OpenAI has scrapped a major plan to restructure its corporate governance, opting instead to maintain control under its nonprofit parent organization, a move that curtails CEO Sam Altman’s influence and responds to growing public and legal pressure.
The decision, announced Monday, follows mounting criticism and a lawsuit from co-founder Elon Musk, who claims OpenAI is drifting from its founding mission of developing artificial intelligence to benefit humanity. Musk’s legal challenge will proceed, with his attorney arguing the revised plan lacks transparency.

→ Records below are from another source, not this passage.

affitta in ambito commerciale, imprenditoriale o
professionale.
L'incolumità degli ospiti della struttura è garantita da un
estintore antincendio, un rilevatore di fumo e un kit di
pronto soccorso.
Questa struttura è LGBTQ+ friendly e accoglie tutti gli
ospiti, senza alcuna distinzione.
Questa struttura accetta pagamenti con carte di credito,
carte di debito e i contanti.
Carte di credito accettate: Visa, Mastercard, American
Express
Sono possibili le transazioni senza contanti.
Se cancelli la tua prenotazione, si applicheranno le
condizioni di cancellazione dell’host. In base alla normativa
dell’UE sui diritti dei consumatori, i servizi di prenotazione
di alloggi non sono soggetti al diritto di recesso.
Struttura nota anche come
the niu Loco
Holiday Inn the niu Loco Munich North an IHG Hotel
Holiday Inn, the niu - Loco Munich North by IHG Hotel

OpenAI had originally proposed converting its for-profit arm into a public benefit corporation (PBC), giving it flexibility to raise billions in funding while diluting the nonprofit’s control. That plan drew scrutiny from regulators, civil society groups, and state attorneys general in California and Delaware.
Instead, OpenAI said its nonprofit will remain in control and also become a major shareholder in the for-profit arm. Chairman Bret Taylor called it a compromise that preserves the organization’s original structure while satisfying investor expectations. Altman said the revised plan would still support fundraising, with no changes to existing investor relationships, including with Microsoft.
Critics remain cautious. Former OpenAI ethics adviser Page Hedley questioned whether the nonprofit’s mission would truly take legal precedence over commercial goals under the new arrangement. He warned the current language lacks the clarity found in OpenAI’s original 2019 charter.
The governance saga unfolds as OpenAI pursues ambitious funding targets, including a \$40 billion round reportedly led by Japan’s SoftBank. That deal had been linked to a full shift to for-profit status. Monday’s decision leaves that future unclear.
Meanwhile, Musk’s lawsuit continues. His legal team claims the nonprofit’s control is being overstated and that its equity stake in the for-profit arm has been drastically reduced.
OpenAI has dismissed the lawsuit as a bad-faith attempt to derail its progress.